Aggrieved law students demonstrate over entrance exams failures

Members of the National Association of Law Students (NALS) and some persons who couldn’t make it into the Ghana School of Law this year hit the streets today, Wednesday, October 20, 2021, to demand reforms in Ghana’s legal education regime.

The students had blamed the General Legal Council (GLC) for their inability to gain admission to the school.

They went through some principal streets of Accra and will subsequently submit a petition to Parliament.

Michael Osei Koranteng, the president of the students studying law at the Zenith University College in Accra, in a Citi News interview, said they are demonstrating because they believe the GLC is deliberately preventing more students from accessing legal education.

“This demonstration was organized by the National Association of Law Students in support of all 499 students who were denied admission because what affects your brother or sister also affects you.
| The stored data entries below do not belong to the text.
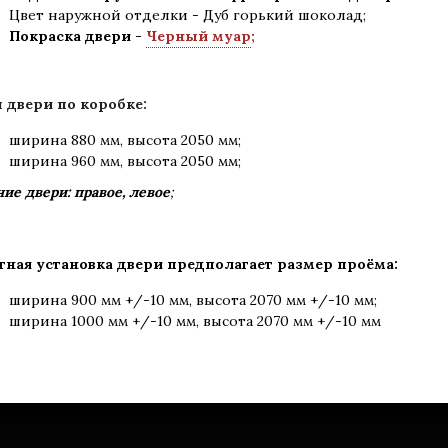
Цвет наружной отделки - Дуб горький шоколад;
Покраска двери -
Черный муар
;
 двери по коробке:
ширина 880 мм
,
высота 2050 мм;
ширина 960 мм, высота 2050 мм;
ие двери: правое, левое
;
тная установка двери предполагает размер проёма:
ширина 900 мм +/-10 мм, высота 2070 мм +/-10 мм;
ширина 1000 мм +/-10 мм, высота 2070 мм +/-10 мм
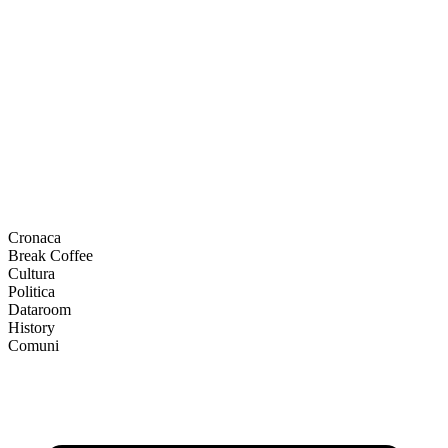
Cronaca
Break Coffee
Cultura
Politica
Dataroom
History
Comuni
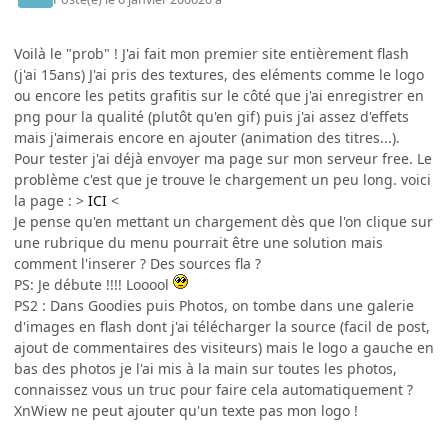
Voilà le "prob" ! J'ai fait mon premier site entièrement flash
(j'ai 15ans) J'ai pris des textures, des eléments comme le logo
ou encore les petits grafitis sur le côté que j'ai enregistrer en
png pour la qualité (plutôt qu'en gif) puis j'ai assez d'effets
mais j'aimerais encore en ajouter (animation des titres...).
Pour tester j'ai déjà envoyer ma page sur mon serveur free. Le
problème c'est que je trouve le chargement un peu long. voici
la page : >
ICI
<
Je pense qu'en mettant un chargement dès que l'on clique sur
une rubrique du menu pourrait être une solution mais
comment l'inserer ? Des sources fla ?
PS: Je débute !!!! Looool
PS2 : Dans Goodies puis Photos, on tombe dans une galerie
d'images en flash dont j'ai télécharger la source (facil de post,
ajout de commentaires des visiteurs) mais le logo a gauche en
bas des photos je l'ai mis à la main sur toutes les photos,
connaissez vous un truc pour faire cela automatiquement ?
XnWiew ne peut ajouter qu'un texte pas mon logo !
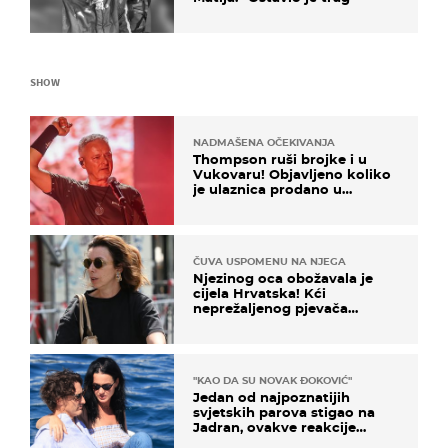
SHOW
NADMAŠENA OČEKIVANJA
Thompson ruši brojke i u
Vukovaru! Objavljeno koliko
je ulaznica prodano u
kratkom vremenu
ČUVA USPOMENU NA NJEGA
Njezinog oca obožavala je
cijela Hrvatska! Kći
neprežaljenog pjevača
projurila špicom na dva
kotača
"KAO DA SU NOVAK ĐOKOVIĆ"
Jedan od najpoznatijih
svjetskih parova stigao na
Jadran, ovakve reakcije
vjerojatno nisu očekivali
This thing has happened in the last two years, and it is still ongoing, and we can’t sit down and watch it.”

The pass mark for the entrance exams has always been 50% in both sections, but for this year’s exams, the rule was allegedly changed, so candidates had to score at least 50% in both sections before sailing through.

Some 499 candidates who were part of those who failed the exams insisted that they would have gained access to the Ghana School of Law if not for the new policy introduced by the GLC.

In September, the GLC in a press release indicated that 790 candidates out of a total of 2,824 students who sat for the 2021 entrance exams passed.

The aggrieved students are however unhappy with the said policy, hence their decision to protest to put pressure on the appropriate authorities to reform the legal education system.

Some of them held placards with inscriptions such as “Reform Legal Education Now, #We Need Total Reforms Now, GLC Is Not Above the Law”.

Other placards also read: “Justice For All 499 Students and Open Legal Education Now”.